### Assignment
Which lines in the records below mention the word "center"? Copy each one out.
==== Available records ====
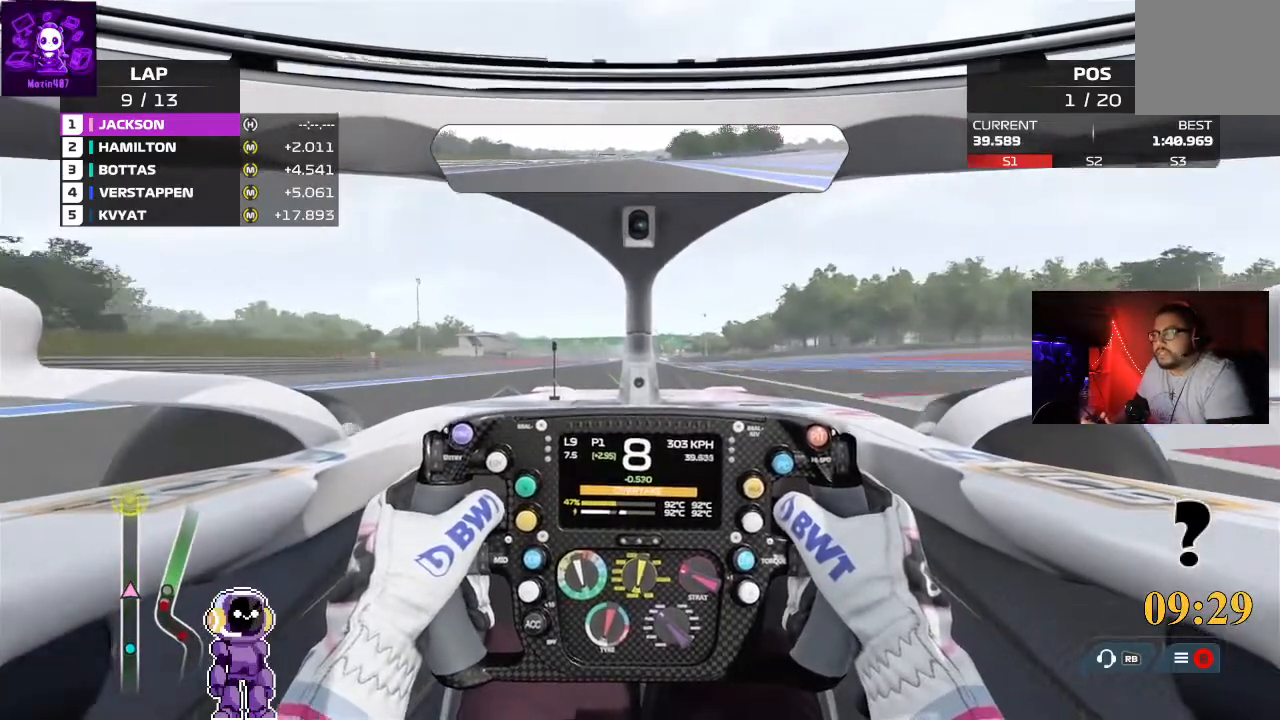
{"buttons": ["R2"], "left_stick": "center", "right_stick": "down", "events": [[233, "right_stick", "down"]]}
====
==== Available records ====
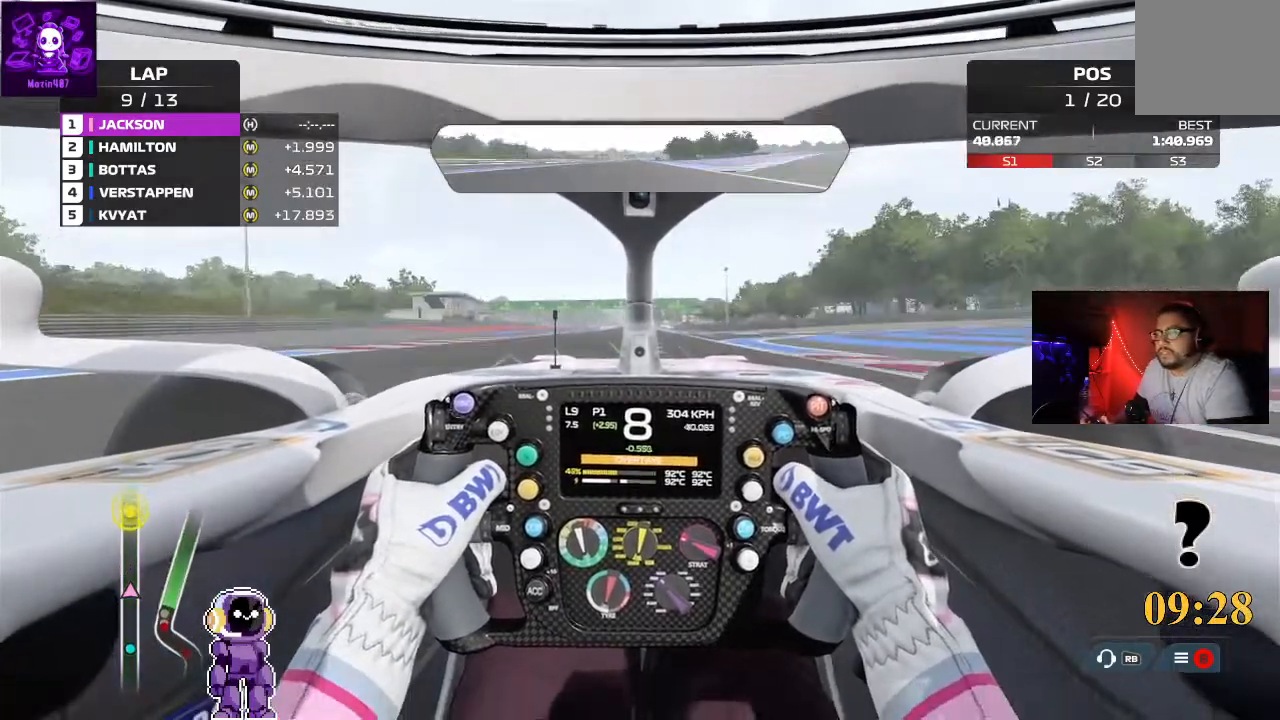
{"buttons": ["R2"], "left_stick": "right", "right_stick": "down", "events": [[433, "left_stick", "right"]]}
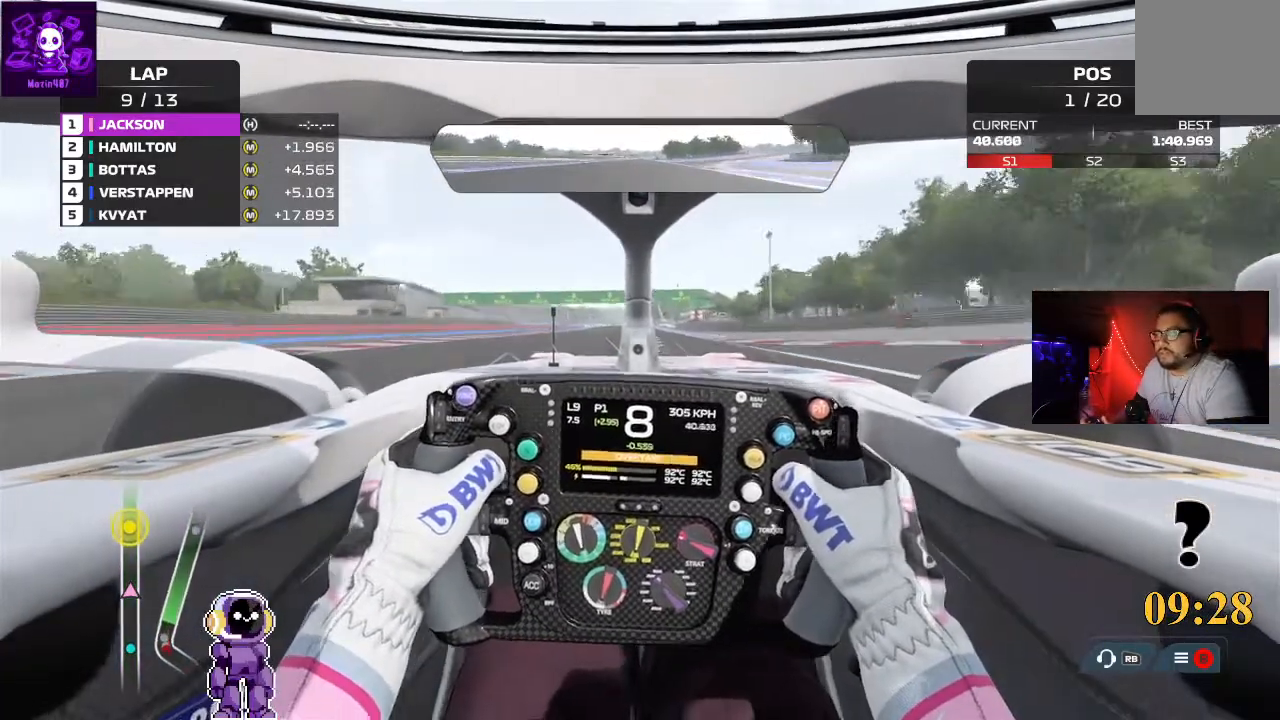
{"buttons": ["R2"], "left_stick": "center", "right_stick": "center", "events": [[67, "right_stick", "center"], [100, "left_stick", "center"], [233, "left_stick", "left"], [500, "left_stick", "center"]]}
====
==== Available records ====
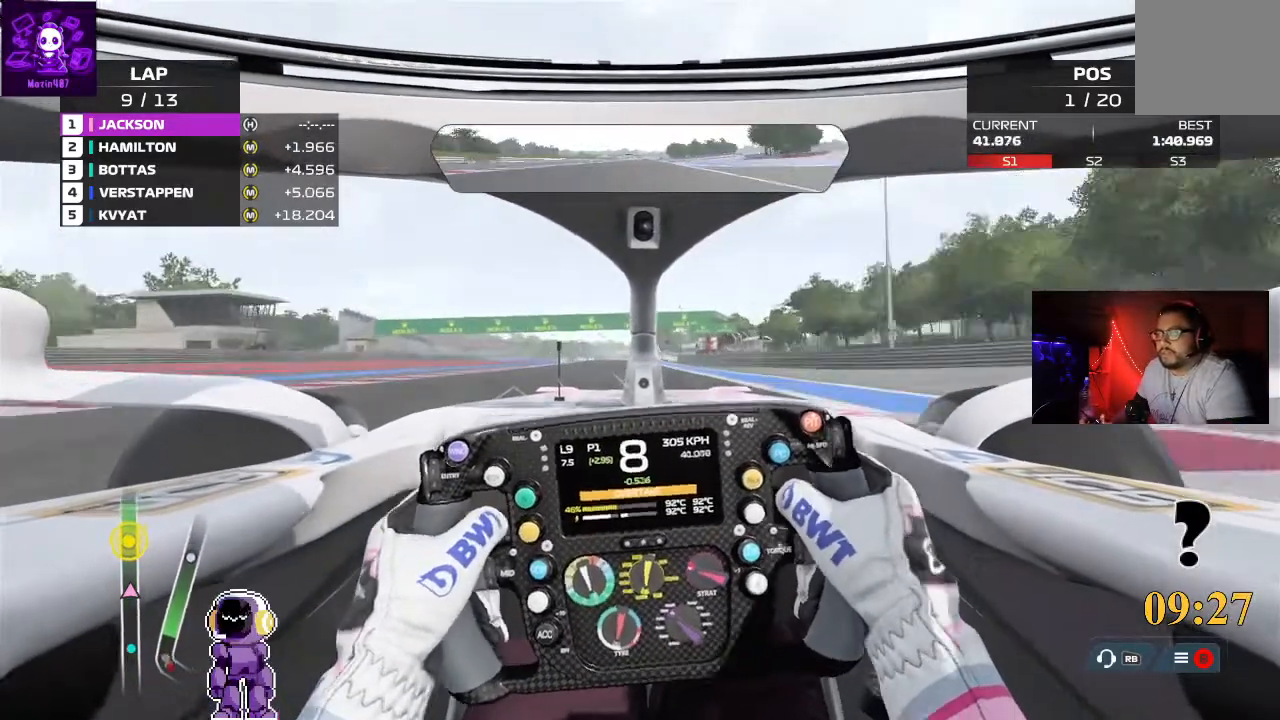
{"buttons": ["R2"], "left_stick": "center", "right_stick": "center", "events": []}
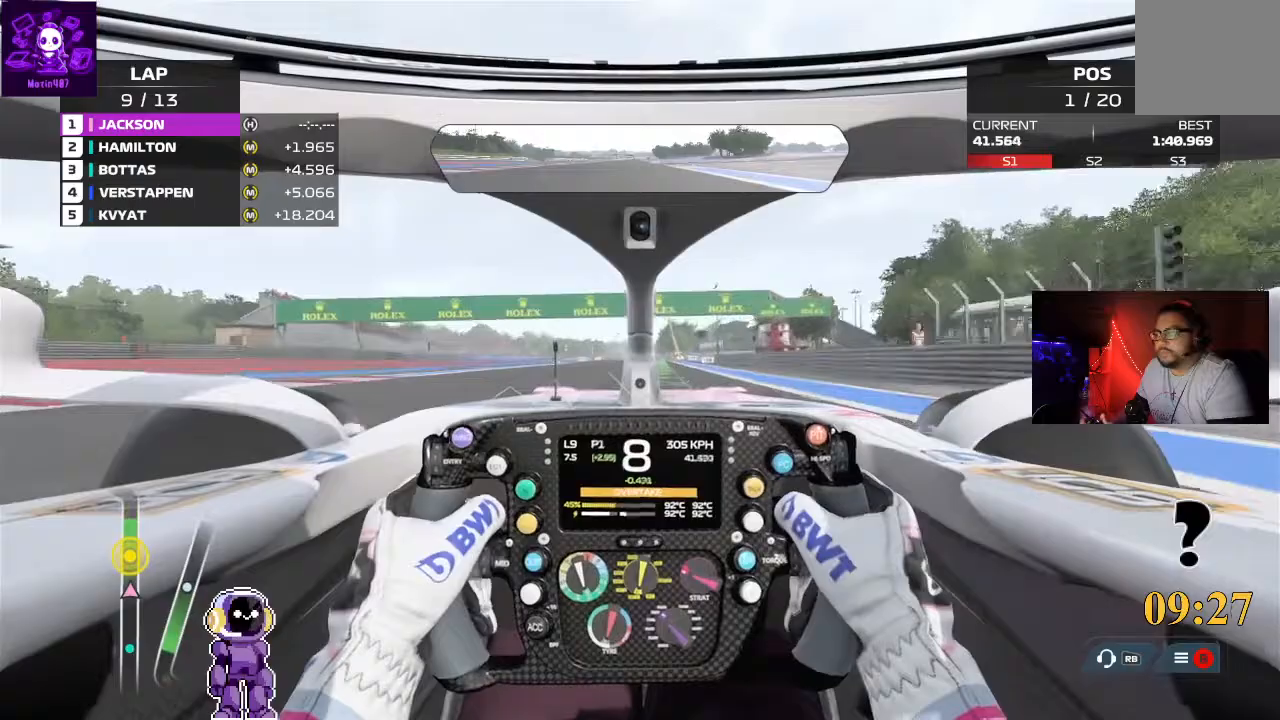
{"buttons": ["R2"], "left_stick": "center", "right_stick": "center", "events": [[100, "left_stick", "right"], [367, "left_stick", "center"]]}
====
### Task answer
{"buttons": ["R2"], "left_stick": "center", "right_stick": "down", "events": [[233, "right_stick", "down"]]}
{"buttons": ["R2"], "left_stick": "center", "right_stick": "center", "events": [[67, "right_stick", "center"], [100, "left_stick", "center"], [233, "left_stick", "left"], [500, "left_stick", "center"]]}
{"buttons": ["R2"], "left_stick": "center", "right_stick": "center", "events": []}
{"buttons": ["R2"], "left_stick": "center", "right_stick": "center", "events": [[100, "left_stick", "right"], [367, "left_stick", "center"]]}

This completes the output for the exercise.